- **Document extract**
+===+

California’s rules have helped balance the judiciary’s independence with the public’s fair insistence on accountability, but even this state’s reasonable retention process has been subject to tilt. Most notable was the 1986 retention election that removed Chief Justice Rose Bird and two associate justices, Cruz Reynoso and Joseph Grodin. Much reflection has gone into that race in the decades since, and opinions differ on its merits. Two truths, however, stand the test of deep inquiry: The forces arrayed against Bird were not motivated solely by her opposition to the death penalty — that was cover for a second complaint, which was her defense of consumer rights against corporate power — and Reynoso and Grodin were victims of a special-interest crusade against a vulnerable chief.
Would that we could relegate that episode to California’s history. In fact, the state rumbles with discontent over its high court and chief, and those stirrings contain alarming echoes of the battle of 1986.

+===+

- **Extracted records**
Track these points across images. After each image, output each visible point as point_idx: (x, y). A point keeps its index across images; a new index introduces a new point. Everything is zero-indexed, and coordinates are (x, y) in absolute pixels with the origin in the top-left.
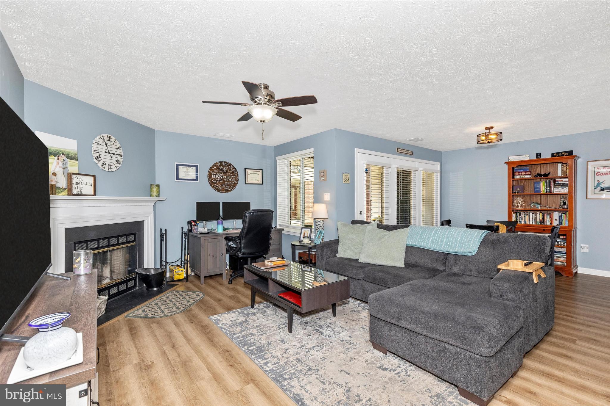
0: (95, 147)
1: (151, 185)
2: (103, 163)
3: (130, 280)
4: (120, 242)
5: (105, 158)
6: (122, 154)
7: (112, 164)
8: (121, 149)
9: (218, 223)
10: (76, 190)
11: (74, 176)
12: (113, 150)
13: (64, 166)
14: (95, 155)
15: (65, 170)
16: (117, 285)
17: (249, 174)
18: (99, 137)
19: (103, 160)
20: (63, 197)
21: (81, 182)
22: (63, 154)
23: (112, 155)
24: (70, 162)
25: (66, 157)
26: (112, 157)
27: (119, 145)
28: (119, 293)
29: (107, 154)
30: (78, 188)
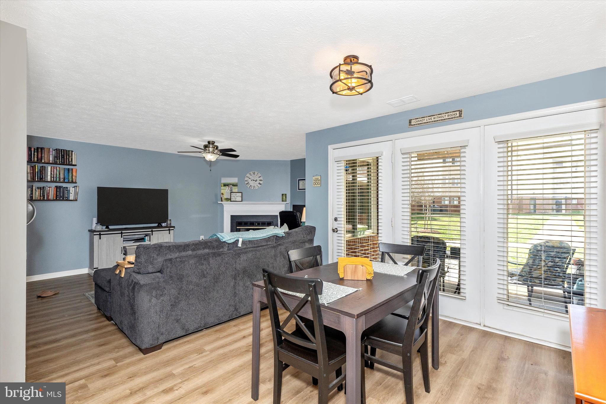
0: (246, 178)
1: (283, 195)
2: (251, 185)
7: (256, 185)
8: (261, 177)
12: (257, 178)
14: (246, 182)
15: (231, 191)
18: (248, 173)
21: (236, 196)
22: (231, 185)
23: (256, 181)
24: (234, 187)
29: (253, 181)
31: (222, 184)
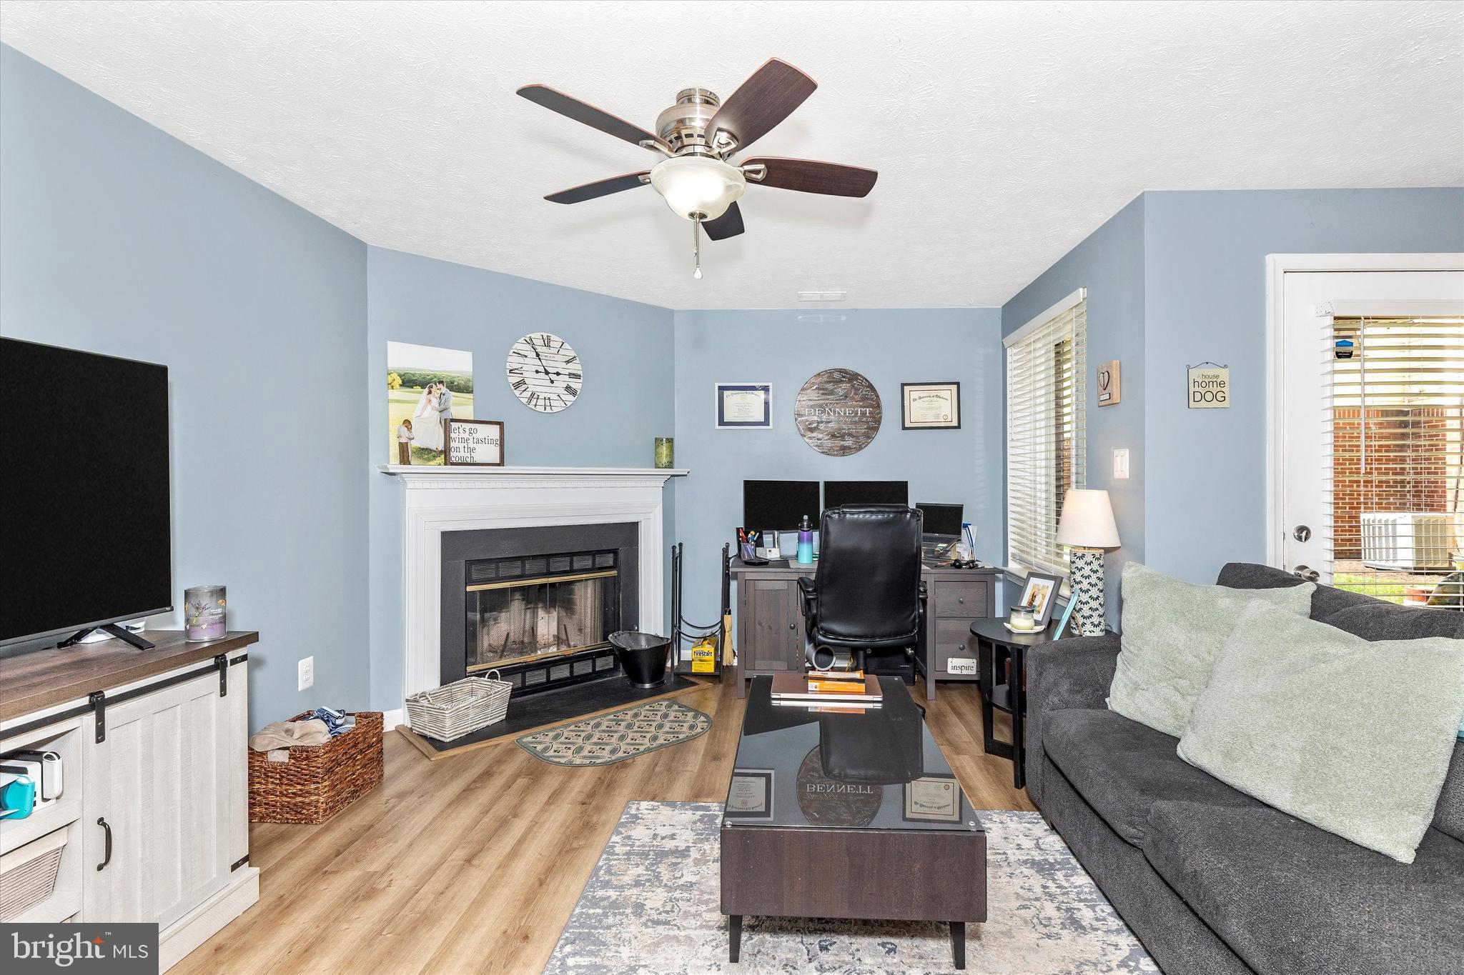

+===+

- **Questions**
(1) Answer these from the passage on California's judicial retention:
(a) Which three justices did the 1986 retention election remove?
(b) Besides her opposition to the death penalty, what complaint against Bird does the passage name?
(c) What does the state rumble with today?
(2) Condense the paragraph of the passage on California's judicial retention that begins "California’s rules have helped balance" into a short bulleted list that keeps its main facts.
(3) Give the next paragraph of the passage on California's judicial retention, picking up after its final sentence.

- **Answers for the tasks**
(1)
(a) Chief Justice Rose Bird and associate justices Cruz Reynoso and Joseph Grodin.
(b) Her defense of consumer rights against corporate power.
(c) Discontent over its high court and chief.

(2)
- California's rules balance judicial independence with public accountability, but even its retention process has been subject to tilt.
- The most notable case was the 1986 election that removed Chief Justice Rose Bird and associate justices Cruz Reynoso and Joseph Grodin.
- Opinions on that race still differ, but two points hold up:
  - Bird's opponents used her opposition to the death penalty as cover for their objection to her defense of consumer rights against corporate power.
  - Reynoso and Grodin were victims of a special-interest crusade against a vulnerable chief.

(3)
At issue are the court’s rulings on same-sex marriage and Proposition 8, and its chief justice, Ronald M. George. In May 2008, the court overturned the state’s ban on gay marriage, striking a victory for civil rights in the grandest tradition of constitutional protection of minorities. A few months later, after voters approved Proposition 8 and amended the state Constitution to ban the same institution that the court had upheld, George and his colleagues upheld the amendment. Both times, George wrote for the majority. He thus angered opponents of gay marriage in 2008 and supporters of it in 2009.
By California’s rules, George faces a retention election in 2010, and some predict that he could face challenges from either side — or even both — in this polarizing debate.
That would be a shame for the state’s judiciary, an unfortunate attack on judicial independence and an unfair castigation of one of this state’s most principled and admirable public officials. In the gay-marriage cases, George’s votes demonstrated conscience, professionalismand restraint. He voted to uphold same-sex unions out of the strong conviction — which this page shares — that the Constitution does not allow society to deny the protection of marriage to gay couples any more than it once denied it to those united across race. The ruling was right on the law, and will certainly be validated over the long march of history.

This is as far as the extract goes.